To recap: In October of 2014, Pascoe successfully prosecuted former S.C. Speaker of the House Bobby Harrell, who pleaded guilty to six ethics violations and resigned his influential office. Pascoe received the Harrell case from Republican S.C. attorney general Alan Wilson, who at the time was viewed as a rising star in the Palmetto political universe.
As part of his plea deal, Harrell agreed to cooperate with the ongoing investigation – and earlier this year we reported that he (and several of his former aides) had been called to testify in conjunction with the case.
In July of 2015, Pascoe received another referral from Wilson’s office to investigate unnamed members of the S.C. General Assembly.

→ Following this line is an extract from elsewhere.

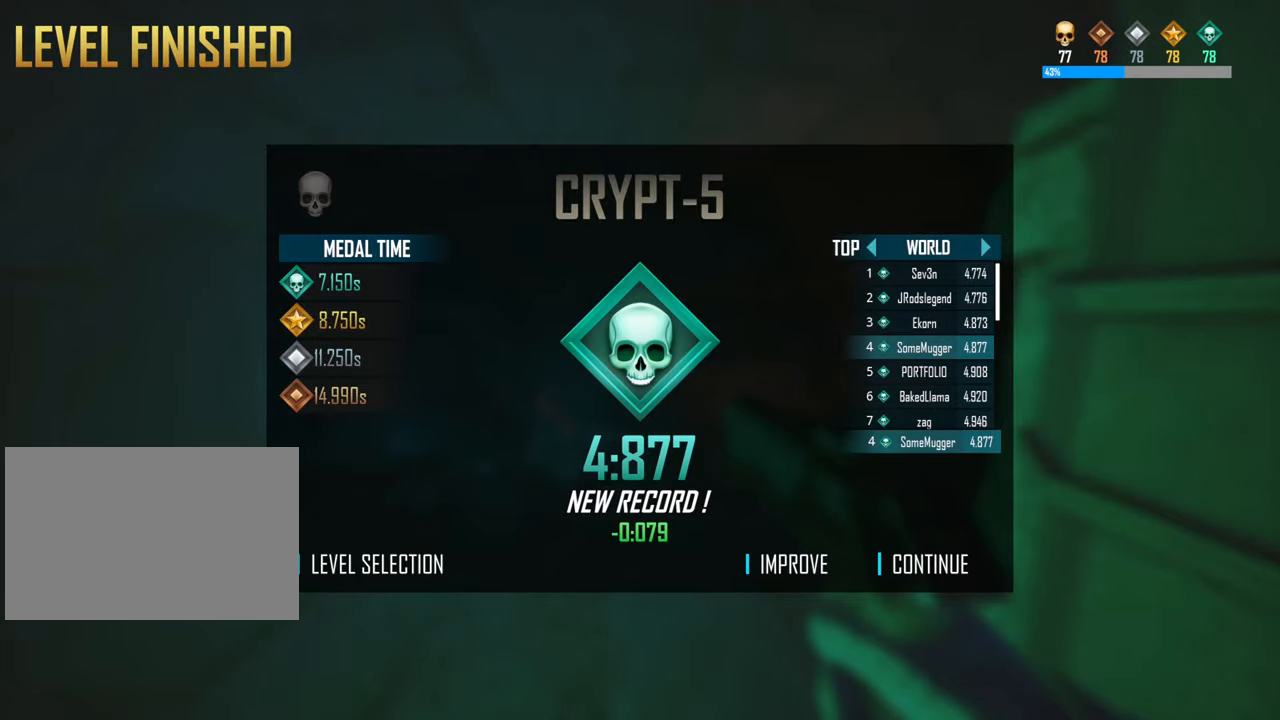
{"keys": ["shift", "w"], "events": [[184, "w", "down"], [284, "shift", "down"]]}
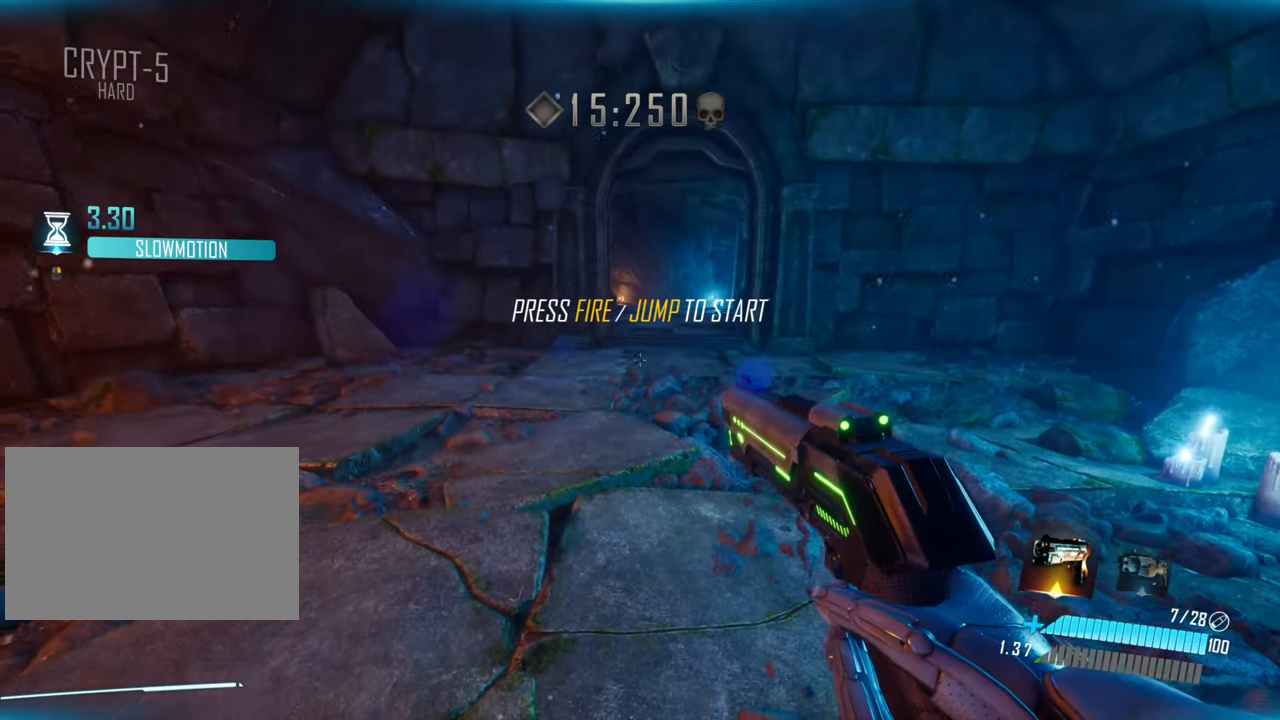
{"keys": ["shift", "space", "w"], "events": [[100, "space", "down"]]}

This is the referral that has led us to the latest round of indictments – although it hasn’t exactly been smooth sailing.
Pascoe, a Democrat, won the right to continue his investigation earlier this year after Wilson meddled with it – and then tried unsuccessfully to shut it down.
What motivated his obstructionism?
Well, we know Merrill and Quinn are among Wilson’s closest political allies … but is there something more to this story?
Stay tuned …
As #ProbeGate enters its fourth calendar year, the stakes are higher than ever … for Merrill, Quinn, Wilson and Haley. Not to mention for the public’s ongoing faith in its leaders.